As the Black Friday marketing machine moves into high gear in the run up to the traditional end of year sale, warnings to over-indebted South Africans to resist the lure of the so-called bargain buy are likely to fall on deaf ears according to a recent survey by Debt Rescue, one of South Africa’s largest debt counselling companies.
The survey shows that just under 70% of respondents indicated that they plan to take up Black Friday specials. This is despite the fact that 66% of participants indicated that they have either been recently retrenched or were facing salary reductions in the wake of COVID-19.
Only 18% of participants were determined not to participate, or had no plans to participate. 25% were undecided as at end of October 2020.
Of those planning to participate, 22.9% expect to spend on household items such as toiletries, staples and cleaning products, followed by clothing and appliances (19% each), while 11% will be buying electronics such as TVs, laptops and tablets.
According to CEO Neil Roets, this couldn’t have come at a worse time for consumers who are drowning in household debt. 85% of respondents polled in the survey said their finances had been directly impacted by COVID-19 while 51% said they had no savings to fall back on.

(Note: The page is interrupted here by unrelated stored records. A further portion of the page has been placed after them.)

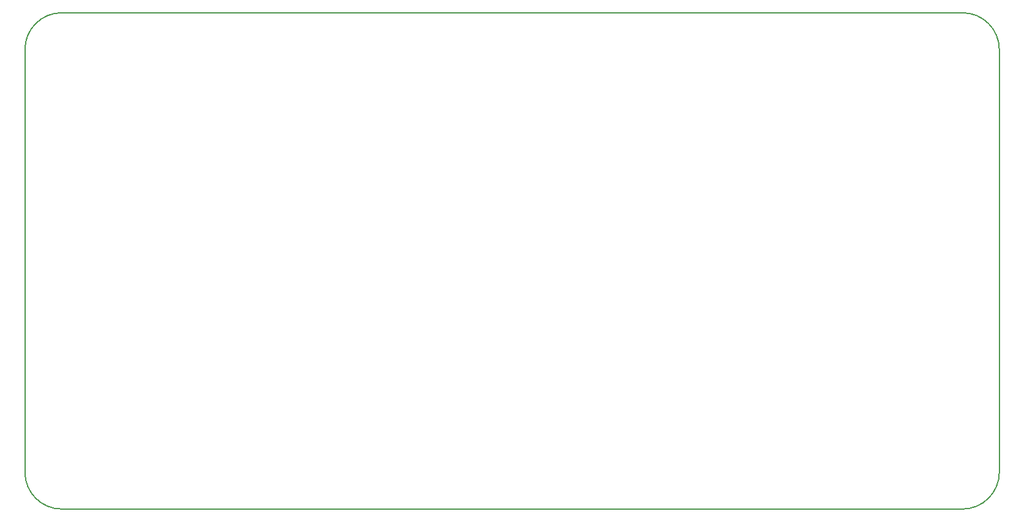
<source format=gm1>
G04 #@! TF.FileFunction,Profile,NP*
%FSLAX46Y46*%
G04 Gerber Fmt 4.6, Leading zero omitted, Abs format (unit mm)*
G04 Created by KiCad (PCBNEW 4.0.6) date Sun May 21 15:13:16 2017*
%MOMM*%
%LPD*%
G01*
G04 APERTURE LIST*
%ADD10C,0.100000*%
%ADD11C,0.150000*%
G04 APERTURE END LIST*
D10*
D11*
X48260000Y-53340000D02*
X172720000Y-53340000D01*
X43180000Y-116840000D02*
X43180000Y-58420000D01*
X172720000Y-121920000D02*
X48260000Y-121920000D01*
X177800000Y-58420000D02*
X177800000Y-116840000D01*
X172720000Y-121920000D02*
G75*
G03X177800000Y-116840000I0J5080000D01*
G01*
X43180000Y-116840000D02*
G75*
G03X48260000Y-121920000I5080000J0D01*
G01*
X48260000Y-53340000D02*
G75*
G03X43180000Y-58420000I0J-5080000D01*
G01*
X177800000Y-58420000D02*
G75*
G03X172720000Y-53340000I-5080000J0D01*
G01*
M02*

</source>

Roets said he feared that warnings to resist bargains were unlikely to be heeded despite the fact that while some of the deals offered by retailers on Black Friday were discounted, many deals were nothing but bait-and switch.
“Retailers tend to discount a handful of items to create the impression that everything is being sold at bargain-basement prices when the facts show differently.
“For many consumers, the COVID-induced lockdown delivered a near-fatal blow to their livelihoods. The harsh reality is that after almost 10 months of reduced economic activity in just about all sectors of the economy, a large proportion of households have exhausted their savings and are now facing a massive debt crunch.
“The psychological impact of COVID however means that consumers will be looking for something to cheer them up and our spending history shows that most South Africans love to indulge in retail therapy even when they don’t have the means to pay for it.”
The National Credit Regulator reports that almost half of all consumers are three months or more behind in their repayments. The major culprits were credit and store cards followed closely by personal loans.
Roets says that COVID has created an additional incentive for marketers experiencing sluggish economic growth to go all out to lure consumers this festive season, and the results of the survey show that they are knocking against an open door.
“If you are unemployed, or living off a reduced household income, or having to borrow to make these purchases, then the chances are that you will pay dearly for your bargain down the line.
“Overall, we have seen a growth rate of 23% this year in consumers who have applied for debt review compared to the same period last year.
“Things are undoubtedly going to get a lot tougher before they get better. Now is not the time to act recklessly. This is an excellent opportunity to practice fiscal discipline. If you are lucky enough to have spare cash, use it to clear or reduce your debt or your bond, or save it for critical expenditure which you will need to make in January, such as school fees. That is the best gift you can give yourself and your family this festive season.”